**PROBLEM SET:**
- A) Answer these about the thread on sous vide rack of lamb, one line each:
(i) What temperature did the first poster aim for?
(ii) What was the lamb packed with?
(iii) For those who like medium rare, what is the highest sous vide temperature suggested?
- B) Carry the thread on sous vide rack of lamb forward by writing the next reply, picking up after its final post.

**SOURCE TEXT:**
━━━━━━━━━━━━━━━━
# Rack of lamb sous vide



## atomicsmoke (Oct 21, 2018)

Not long ago i was rolling my eyes when hearing people talking about sous vide. Now i say "what else i can sous vide ?"

So today i am trying a 3 bone rack of lamb. Aim for 130.

Packed with Dead Sea salt and backyard rosemary.


----------



## atomicsmoke (Oct 21, 2018)

After SV


----------



## atomicsmoke (Oct 21, 2018)




----------



## atomicsmoke (Oct 21, 2018)

After a few minutes on the grill infrared burner


----------



## atomicsmoke (Oct 21, 2018)

I loved it. 

After grilling is at "medium" (which is what i want) . if you like medium rare SV at 125 max.


----------



## hillbillyrkstr (Oct 21, 2018)

Wow! This is something I haven’t tried in the sv! That looks outstanding! A lot of people have been hesitant about the sv. But honestly it’s the best thing I’ve bought in years. Even if you just use it to warm up leftovers it’s a great tool to add to your arsenal.
━━━━━━━━━━━━━━━━
**SUPPLIED INFORMATION:**

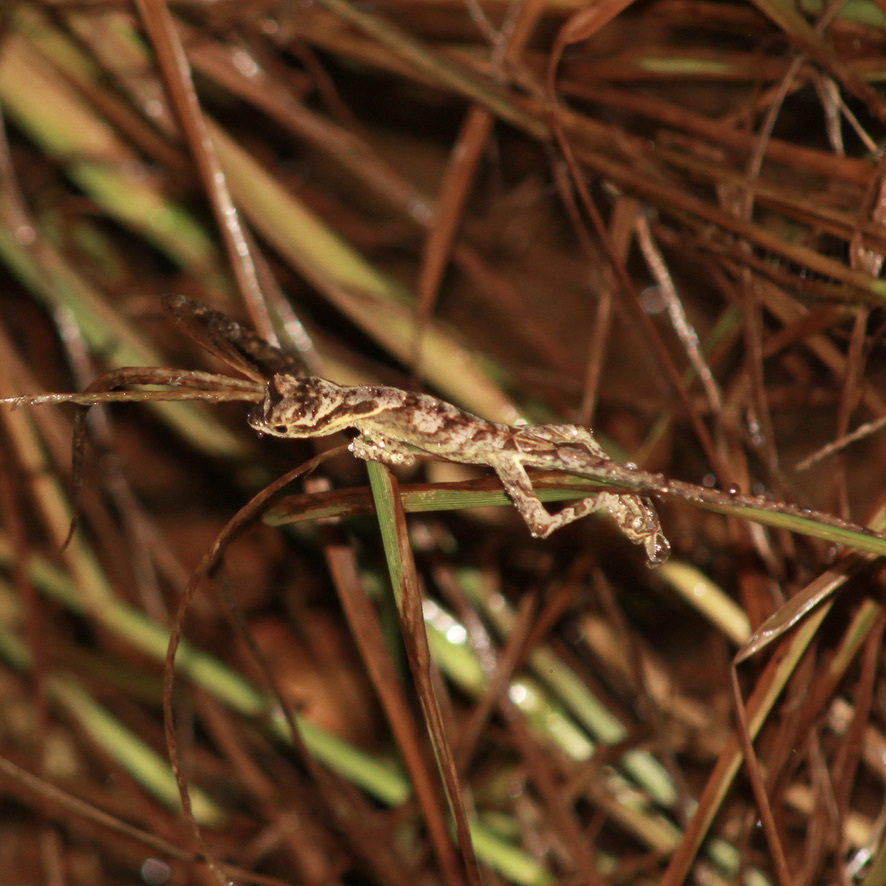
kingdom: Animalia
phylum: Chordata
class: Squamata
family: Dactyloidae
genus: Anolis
━━━━━━━━━━━━━━━━
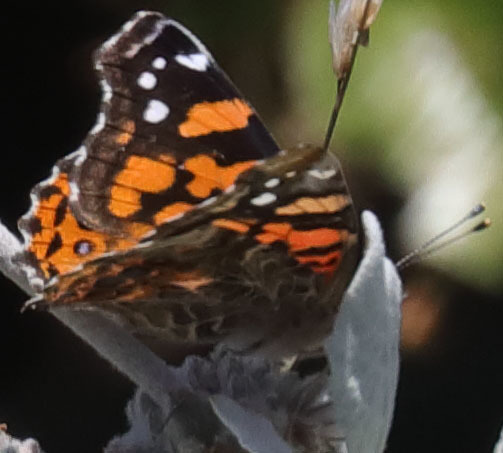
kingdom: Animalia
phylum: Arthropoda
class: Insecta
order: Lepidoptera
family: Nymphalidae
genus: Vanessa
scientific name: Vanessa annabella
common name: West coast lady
━━━━━━━━━━━━━━━━
**EXERCISE RESULTS:**
- A)
(i) 130
(ii) Dead Sea salt and backyard rosemary
(iii) 125

- B)
Like

Scott


----------



## daveomak (Oct 21, 2018)

Holey Cow !!!  I'm thinking all you do is cook and eat... and it's everything I like...


----------



## atomicsmoke (Oct 21, 2018)

daveomak said:


> Holey Cow !!!  I'm thinking all you do is cook and eat... and it's everything I like...


Dave,
I also work,  so can buy food to "cook and eat". Isn't this what life is about?


----------



## daveomak (Oct 22, 2018)

Seems like that's what I do too..   It's what's in first place right now...


----------



## SmokinAl (Oct 22, 2018)

Great looking lamb chops!
I haven't tried them in my SV yet either!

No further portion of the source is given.